The first Editor’s Choice module released in 2024 in breast imaging. It was an attempt to do something that I had seen when I was a house officer (interns, residents and fellows) in radiology. There were two Seminars in Roentgenology journals on hand, and I said, “This stuff’s great.” The printing house was smart enough to realize the seminars were so good that they took the two and combined them into a book for purchase. The CPI Editor’s Choice module is similar. It’s a waste to not get excellent content to as large an audience as possible. Combining CPI cases from several CPI modules into a larger educational resource is our goal.

In creating the next Editor’s Choice module, scheduled to be released in 2025 in pediatric imaging, we experimented with choosing the best of previously published pediatric imaging cases from pediatric, obstetrical, head and neck and neuroradiology CPI modules. I then went to five trainees in pediatric imaging at Le Bonheur Children’s Hospital / University of Tennessee Health Science Center, and I asked them to review the questions and answers for cases they thought were best. They reviewed the images, answers and references. They came up with their best-of-the-best case list and I compared it to my best-of-the-best case list. We then determined the chosen 70 cases based on those cases we agreed were excellent.

 

It’s a waste to not get excellent content to as large an audience as possible.

Harris L. Cohen, MD, FACR, FSRU, FAIUM

 

 

What does it mean to you to move into an editor-in-chief emeritus role?

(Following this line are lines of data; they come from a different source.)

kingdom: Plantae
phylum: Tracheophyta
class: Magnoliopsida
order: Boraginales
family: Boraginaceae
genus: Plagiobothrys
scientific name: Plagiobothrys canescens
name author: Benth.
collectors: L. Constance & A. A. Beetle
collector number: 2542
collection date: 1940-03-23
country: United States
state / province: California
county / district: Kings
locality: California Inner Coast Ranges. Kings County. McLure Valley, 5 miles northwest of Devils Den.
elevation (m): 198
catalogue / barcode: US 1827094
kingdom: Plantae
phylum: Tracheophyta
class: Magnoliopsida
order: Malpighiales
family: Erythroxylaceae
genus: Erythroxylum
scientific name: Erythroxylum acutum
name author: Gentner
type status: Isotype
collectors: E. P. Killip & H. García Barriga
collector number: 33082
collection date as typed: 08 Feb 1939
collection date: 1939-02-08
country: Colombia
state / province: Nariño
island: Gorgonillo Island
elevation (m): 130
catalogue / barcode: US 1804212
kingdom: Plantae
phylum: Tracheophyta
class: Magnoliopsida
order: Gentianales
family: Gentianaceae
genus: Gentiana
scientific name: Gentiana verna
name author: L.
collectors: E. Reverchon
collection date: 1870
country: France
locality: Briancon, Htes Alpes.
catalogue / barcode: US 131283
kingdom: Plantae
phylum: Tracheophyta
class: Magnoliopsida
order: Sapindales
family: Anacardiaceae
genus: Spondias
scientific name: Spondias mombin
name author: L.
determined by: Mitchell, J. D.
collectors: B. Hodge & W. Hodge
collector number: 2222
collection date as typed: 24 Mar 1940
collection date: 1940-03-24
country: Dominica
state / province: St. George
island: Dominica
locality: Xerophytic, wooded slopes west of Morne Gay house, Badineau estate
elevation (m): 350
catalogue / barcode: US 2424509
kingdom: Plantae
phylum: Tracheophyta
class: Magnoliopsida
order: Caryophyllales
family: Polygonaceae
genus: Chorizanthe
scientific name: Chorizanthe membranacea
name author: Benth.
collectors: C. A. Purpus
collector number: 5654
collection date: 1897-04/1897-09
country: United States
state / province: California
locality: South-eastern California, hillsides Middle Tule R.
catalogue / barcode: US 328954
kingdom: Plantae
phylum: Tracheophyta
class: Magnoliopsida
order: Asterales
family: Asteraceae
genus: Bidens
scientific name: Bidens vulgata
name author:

My goal in that role is to make sure that under the new editor-in-chief, Jennifer L. Pierce, MD, everything continues in this upward trajectory. I am hoping to pass the baton to the next generation. I can also maintain a connection with a goal to help Dr. Pierce continue CPI’s upward trajectory. Dr. Pierce is currently the chief of musculoskeletal ultrasound at the University of Virginia, where she supervises the increasing number of diverse ultrasound examinations, therapeutic procedures and injections for pain in the musculoskeletal division.

 

We hope to increase the CPI readership among trainees studying for certifying exams. CPI has usually been marketed to general radiologists in practice as well as subspecialists, but I have seen with my own trainees and with some of my younger attendings that the modules have been very helpful to them in learning information from various subspecialties. It is a great tool.